En los comienzos del verano, en esta semana fresca que nos ha regalado el tiempo, he podido disfrutar de un paseo por el alma de diversos lugares de nuestro planeta: he podido escuchar cantos e historias de Kenia, rumores de Tanzania, voces de Angola; he podido ver sonrisas de la India, he conocido historias profundas de Colombia y he escuchado el sonido del quechua que aún hablan las gentes de Perú. También he podido conocer historias de Méjico y he escuchado rezar en polaco.
He podido palpar el espíritu de las grandes ciudades de América, la grandeza de las selvas de África, los horizontes inmensos de Polonia, los desiertos de Perú; he podido imaginar las iglesias llenas de jóvenes en Kenia, los seminarios repletos en Tanzania, el catolicismo fiel de los polacos.
He escuchado la bendición de la mesa en hindi y en polaco, me he emocionado con los cantos a dos voces en suahiri y he conocido rostros de tez morena con matices interminables.
Solo he tenido que acercarme a un grupo de monjas contemplativas que querían oír hablar de la Palabra de Dios. He compartido con ellas historias lejanas de Moisés –muy cercanas en su hondura a nuestras propias historias– y, a cambio, he recibido cantos y relatos de rincones que nunca conocí.
La presencia de estas hermanas ha llenado de color el final de curso y ha colmado de sonrisas mi futuro. Los cantos de su fe, su cercana sencillez, ha renovado la esperanza en mi camino de creyente.
¡Cuántas historias tocadas por Dios! ¡Cuántos hermanos nos regala la fe!
Culturas diferentes, lenguas extrañas, colores variados: a todos nos unía una historia común, la que relatan los textos bíblicos. Provenientes de tan diversos países, todos considerábamos hermano nuestro a Moisés y veíamos su historia como propia.
La Iglesia es católica y la fe está abierta a todos; cuanto más le abrimos horizontes, más nos enriquece.
He vuelto a renovar una certeza que he tenido desde siempre: Dios habita, ante todo, entre los sencillos. A ellos les pertenece el Reino y de ellos es el futuro.
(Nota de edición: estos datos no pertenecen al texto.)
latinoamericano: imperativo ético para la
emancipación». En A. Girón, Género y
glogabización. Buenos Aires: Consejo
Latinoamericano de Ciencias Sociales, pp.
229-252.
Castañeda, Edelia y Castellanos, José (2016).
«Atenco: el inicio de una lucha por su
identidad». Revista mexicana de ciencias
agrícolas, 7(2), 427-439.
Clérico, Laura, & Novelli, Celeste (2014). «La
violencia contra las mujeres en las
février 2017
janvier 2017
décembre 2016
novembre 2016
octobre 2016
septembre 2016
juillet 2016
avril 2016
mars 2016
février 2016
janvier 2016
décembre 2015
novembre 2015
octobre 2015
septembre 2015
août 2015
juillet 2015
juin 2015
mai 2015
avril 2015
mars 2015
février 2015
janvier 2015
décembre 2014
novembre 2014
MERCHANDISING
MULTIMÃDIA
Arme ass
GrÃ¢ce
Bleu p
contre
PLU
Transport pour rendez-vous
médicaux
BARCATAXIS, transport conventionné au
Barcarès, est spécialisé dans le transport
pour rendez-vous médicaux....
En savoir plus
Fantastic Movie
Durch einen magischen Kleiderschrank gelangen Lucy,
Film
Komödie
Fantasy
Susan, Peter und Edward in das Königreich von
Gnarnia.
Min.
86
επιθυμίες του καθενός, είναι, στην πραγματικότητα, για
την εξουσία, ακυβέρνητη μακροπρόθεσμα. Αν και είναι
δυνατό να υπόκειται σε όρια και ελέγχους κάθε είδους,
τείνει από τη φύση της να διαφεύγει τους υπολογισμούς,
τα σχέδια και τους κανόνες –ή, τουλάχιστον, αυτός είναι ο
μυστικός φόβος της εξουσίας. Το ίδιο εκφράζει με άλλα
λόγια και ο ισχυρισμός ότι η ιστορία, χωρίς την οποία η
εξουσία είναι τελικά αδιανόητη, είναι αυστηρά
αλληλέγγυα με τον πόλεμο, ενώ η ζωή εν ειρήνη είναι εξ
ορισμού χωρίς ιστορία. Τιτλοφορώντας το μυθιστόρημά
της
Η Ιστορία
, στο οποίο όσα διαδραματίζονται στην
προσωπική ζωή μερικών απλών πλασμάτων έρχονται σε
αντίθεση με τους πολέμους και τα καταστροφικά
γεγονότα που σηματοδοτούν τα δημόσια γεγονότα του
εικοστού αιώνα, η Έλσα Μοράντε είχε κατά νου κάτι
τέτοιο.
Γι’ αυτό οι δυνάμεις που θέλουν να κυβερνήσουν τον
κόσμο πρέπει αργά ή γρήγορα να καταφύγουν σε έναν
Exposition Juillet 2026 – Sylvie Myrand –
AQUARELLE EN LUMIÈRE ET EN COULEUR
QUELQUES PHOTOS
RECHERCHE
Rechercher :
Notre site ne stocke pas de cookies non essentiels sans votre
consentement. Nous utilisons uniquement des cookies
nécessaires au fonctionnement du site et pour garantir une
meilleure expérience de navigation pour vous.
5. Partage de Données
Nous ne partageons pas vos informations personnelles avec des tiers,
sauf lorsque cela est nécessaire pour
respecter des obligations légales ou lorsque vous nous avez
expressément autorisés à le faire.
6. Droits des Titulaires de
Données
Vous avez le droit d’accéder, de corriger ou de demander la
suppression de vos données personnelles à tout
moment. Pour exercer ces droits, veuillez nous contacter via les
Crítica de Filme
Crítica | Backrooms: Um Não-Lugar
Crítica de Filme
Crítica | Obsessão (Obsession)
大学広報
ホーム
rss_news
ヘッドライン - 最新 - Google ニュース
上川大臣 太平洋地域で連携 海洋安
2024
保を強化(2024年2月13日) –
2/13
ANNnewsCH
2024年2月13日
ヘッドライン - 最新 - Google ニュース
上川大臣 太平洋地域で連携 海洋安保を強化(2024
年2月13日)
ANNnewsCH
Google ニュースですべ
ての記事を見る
Los poderosos desean encaminar nuestros pasos por otros senderos, pero la vida tiene otra dirección, y la vida siempre se abre paso, la vida siempre prevalece.
La fe bíblica comenzó con el peregrinar de un emigrante, Abraham, y se hizo densa en el caminar de un pueblo desde África hasta Asia, desde la esclavitud de Egipto, a la tierra de la promesa, cerca del Jordán.
También Jesús, siglos más tarde, inauguró el Reino poniéndose en camino. Ya desde niño tuvo que huir y emigrar: pasó por Belén y Egipto para crecer en Nazaret. Al comenzar su misión, quiso pasar por el Jordán y se convirtió en profeta itinerante en Galilea. Visitó también los territorios paganos de Fenicia y la Decápolis. Cuando llegaba a término su misión, decidió ser peregrino a Jerusalén para que, expulsado fuera de sus murallas, nos abriera la meta a todos más allá de estos horizontes.
La fe nació en camino. El Reino se inauguró en movimiento. Cuando somos peregrinos, cuando la vida no deja de movernos, es más fácil que arraigue la fe. Somos descendientes de nómadas y peregrinos.
No tenemos aquí ciudad permanente, dice la Biblia; por eso, nuestros movimientos son signo de que buscamos una patria. Son signo, también, de que somos una sola familia: cuando nos movemos descubrimos rostros nuevos y se reviste de catolicidad nuestro camino.
Lo cerrado nos ahoga, lo abierto nos alegra. Estar parados nos aburre, ponernos en camino nos llena de alegría: así somos los seres humanos, así es la fe.
Agradezco tantos rostros tan diferentes y tan cercanos que, en estos días, han enriquecido mi alma y me han hecho sonreir.